Saint-Prix le 7 octobre

         Par le biais du calendrier liturgique, l’Eglise propose des lectures systématiques du Nouveau testament – des extraits des Evangiles, des Actes des apôtres et des épîtres pour chaque jour de l’année. La lecture de la deuxième épître de Saint Paul aux Corinthiens a commencé le 2 août, et s’est étalée sur deux mois, avec la lecture d’extraits intercalés d’autres épîtres. Elle s’achève aujourd’hui.

         Cette seconde épître de Saint Paul aux Corinthiens détruit plusieurs idées fausses, plusieurs mythes. Nous avons tous, ou presque tous, tendance à idéaliser le passé. L’un de ces mythes est que les premiers chrétiens étaient proches de la perfection et qu’ils étaient bien meilleurs que nous. Certains l’étaient, mais il serait plus juste de dire que dans leur grande majorité, ils n’étaient ni meilleurs, ni pires que nous. Contrairement aux sciences qui évoluent et ne cessent de progresser, la spiritualité, elle, est à conquérir par chacun, et rien n’est jamais acquis définitivement. Chacun part de zéro, les premiers chrétiens, comme nous. L’expérience de ceux qui nous ont précédés peut nous aider, mais ne peut remplacer nos efforts.
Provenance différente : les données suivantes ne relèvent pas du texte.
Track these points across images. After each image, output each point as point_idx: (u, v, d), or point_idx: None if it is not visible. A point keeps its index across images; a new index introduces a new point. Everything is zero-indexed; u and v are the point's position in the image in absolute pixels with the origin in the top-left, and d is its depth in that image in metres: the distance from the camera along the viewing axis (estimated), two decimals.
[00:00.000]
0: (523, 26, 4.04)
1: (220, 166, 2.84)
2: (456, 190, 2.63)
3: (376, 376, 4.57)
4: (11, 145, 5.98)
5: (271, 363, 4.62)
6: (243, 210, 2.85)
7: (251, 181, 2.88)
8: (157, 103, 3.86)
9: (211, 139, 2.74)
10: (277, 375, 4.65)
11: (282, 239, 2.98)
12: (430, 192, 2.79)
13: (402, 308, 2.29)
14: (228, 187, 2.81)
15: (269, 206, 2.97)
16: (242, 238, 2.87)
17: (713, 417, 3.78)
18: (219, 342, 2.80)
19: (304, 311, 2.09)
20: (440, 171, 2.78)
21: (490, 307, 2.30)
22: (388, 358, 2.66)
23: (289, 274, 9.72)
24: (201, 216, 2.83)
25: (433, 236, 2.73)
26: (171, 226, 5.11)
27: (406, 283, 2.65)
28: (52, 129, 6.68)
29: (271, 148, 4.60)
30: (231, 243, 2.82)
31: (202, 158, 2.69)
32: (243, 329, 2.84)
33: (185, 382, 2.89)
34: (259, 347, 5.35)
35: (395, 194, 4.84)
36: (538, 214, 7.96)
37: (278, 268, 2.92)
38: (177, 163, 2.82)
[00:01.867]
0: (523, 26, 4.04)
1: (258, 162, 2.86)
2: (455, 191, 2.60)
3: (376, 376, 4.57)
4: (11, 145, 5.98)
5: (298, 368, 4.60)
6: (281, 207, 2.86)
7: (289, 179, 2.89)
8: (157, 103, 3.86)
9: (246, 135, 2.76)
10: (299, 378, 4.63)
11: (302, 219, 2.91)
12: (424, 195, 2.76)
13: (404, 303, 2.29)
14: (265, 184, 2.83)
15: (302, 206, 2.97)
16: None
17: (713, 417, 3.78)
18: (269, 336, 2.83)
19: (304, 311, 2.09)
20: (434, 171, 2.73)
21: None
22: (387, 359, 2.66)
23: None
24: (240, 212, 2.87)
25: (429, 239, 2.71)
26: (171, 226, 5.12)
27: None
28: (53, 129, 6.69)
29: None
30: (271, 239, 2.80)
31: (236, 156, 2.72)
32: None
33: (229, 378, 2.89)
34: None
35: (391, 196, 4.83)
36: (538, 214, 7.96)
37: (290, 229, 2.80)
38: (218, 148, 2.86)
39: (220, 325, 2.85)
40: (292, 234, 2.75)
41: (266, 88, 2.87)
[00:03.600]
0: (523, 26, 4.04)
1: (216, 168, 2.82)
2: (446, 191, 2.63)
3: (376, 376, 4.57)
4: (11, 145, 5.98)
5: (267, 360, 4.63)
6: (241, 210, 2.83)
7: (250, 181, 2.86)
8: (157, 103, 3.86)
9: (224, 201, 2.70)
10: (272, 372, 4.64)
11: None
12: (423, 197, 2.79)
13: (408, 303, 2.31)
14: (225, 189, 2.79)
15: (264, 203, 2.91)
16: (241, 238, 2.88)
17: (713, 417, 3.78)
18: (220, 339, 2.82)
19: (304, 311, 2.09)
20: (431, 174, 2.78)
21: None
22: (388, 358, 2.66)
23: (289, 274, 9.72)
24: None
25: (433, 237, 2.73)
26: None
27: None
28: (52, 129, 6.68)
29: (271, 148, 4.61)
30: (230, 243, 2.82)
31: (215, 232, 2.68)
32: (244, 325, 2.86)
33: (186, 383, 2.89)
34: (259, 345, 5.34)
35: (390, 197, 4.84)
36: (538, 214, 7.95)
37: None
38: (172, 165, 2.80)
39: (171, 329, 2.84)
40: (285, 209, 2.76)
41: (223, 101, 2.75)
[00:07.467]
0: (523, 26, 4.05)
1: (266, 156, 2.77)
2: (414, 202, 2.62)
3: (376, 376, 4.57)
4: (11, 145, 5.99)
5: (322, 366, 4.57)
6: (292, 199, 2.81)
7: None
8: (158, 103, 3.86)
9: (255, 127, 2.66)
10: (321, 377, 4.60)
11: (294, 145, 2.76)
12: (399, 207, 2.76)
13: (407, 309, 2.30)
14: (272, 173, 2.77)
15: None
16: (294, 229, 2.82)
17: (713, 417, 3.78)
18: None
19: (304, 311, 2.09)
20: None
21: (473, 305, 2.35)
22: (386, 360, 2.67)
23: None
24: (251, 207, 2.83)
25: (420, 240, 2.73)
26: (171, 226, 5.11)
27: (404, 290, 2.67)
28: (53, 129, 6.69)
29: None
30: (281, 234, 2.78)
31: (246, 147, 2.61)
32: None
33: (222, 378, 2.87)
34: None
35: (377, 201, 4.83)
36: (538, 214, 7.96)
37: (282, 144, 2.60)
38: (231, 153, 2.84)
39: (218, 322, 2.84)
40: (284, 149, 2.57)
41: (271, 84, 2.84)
            Les Corinthiens sont entrés en conflit avec l’apôtre Paul pour des questions de personnes, nous dirions des problèmes d’ego. Certains d’entre eux sont allés jusqu’à contester la légitimité de celui qui avait pourtant fondé leur communauté. Ils l’ont blessé et humilié. L’apôtre essaie de rétablir une relation de confiance mutuelle. De plus, alors qu’ils avaient été invités à participer à la collecte de fonds pour la communauté de Jérusalem, confrontée à d’importants problèmes matériels, les Corinthiens n’ont pas suivi l’exemple des chrétiens de Macédoine qui, eux, se sont montrés très généreux, malgré leur pauvreté. L’on est loin de l’image idyllique que l’on se fait des premiers chrétiens.

          L’autre mythe que détruit l’apôtre Paul est celui de la sainteté synonyme de perfection dans l’acception moderne du mot. Les chrétiens de la mouvance protestante refusent la notion de sainteté, qui dans la langue courante est quasiment assimilée à la perfection, alors qu’aux premiers temps du christianisme, le mot « saint » désignait tout chrétien, puisque ce mot signifie à l’origine « qui appartient à Dieu ». Dans l’extrait de l’épître lu aujourd’hui, Saint Paul évoque sa conversion survenue sur le chemin de Damas, quand dans une lumière éblouissante, le Christ S’est manifesté à lui et lui a fait des révélations. Cet événement est rapporté aussi par l’évangéliste Luc dans les Actes des apôtres. 14 ans après sa conversion, l’apôtre Paul revendique sa légitimité en rappelant aux Corinthiens d’où il tient cette légitimité, mais il n’en tire aucune gloire. Ces révélations lui ont été faites malgré son imperfection : conscient de cette imperfection, il a demandé au Christ de le protéger des assauts des forces du Malin. Il lui a été répondu que « cette écharde dans sa chair », c’est-à-dire la faiblesse spirituelle dont il était victime, cette faiblesse était tolérée par le Christ pour éviter à l’apôtre de succomber à la tentation de l’orgueil. Un saint n’est jamais parfait, même s’il est plus proche de la perfection que nous ne le sommes. Dans le Notre Père, nous demandons à Dieu de ne pas nous laisser succomber à la tentation. En fait, nous demandons Son soutien pour réussir à résister à la tentation. Si Dieu nous évitait toute tentation, ou nous empêchait d’y succomber, notre liberté de choix ne serait pas respectée. Or Dieu nous laisse libres.

         L’apôtre Paul a peur de lui-même, il a peur de succomber à on ne sait quelle tentation, mais il lui est répondu aussi que la grâce de Dieu est suffisante pour compenser la faiblesse de Paul et l’empêcher de sombrer dans l’orgueil. L’apôtre conclut que c’est lorsqu’il est faible qu’il est fort, parce qu’il est soutenu par la grâce, qui lui est d’autant plus accordée, qu’il est humble. Nous aussi sommes faibles, ayons une foi suffisante en la grâce. Saint Isaac le Syrien ne dit rien d’autre quand il affirme que toutes nos fautes, toutes nos transgressions ne sont qu’une poignée de sable jetée dans l’océan de la miséricorde de Dieu. Mais cela ne doit jamais être un prétexte pour cesser de fournir des efforts.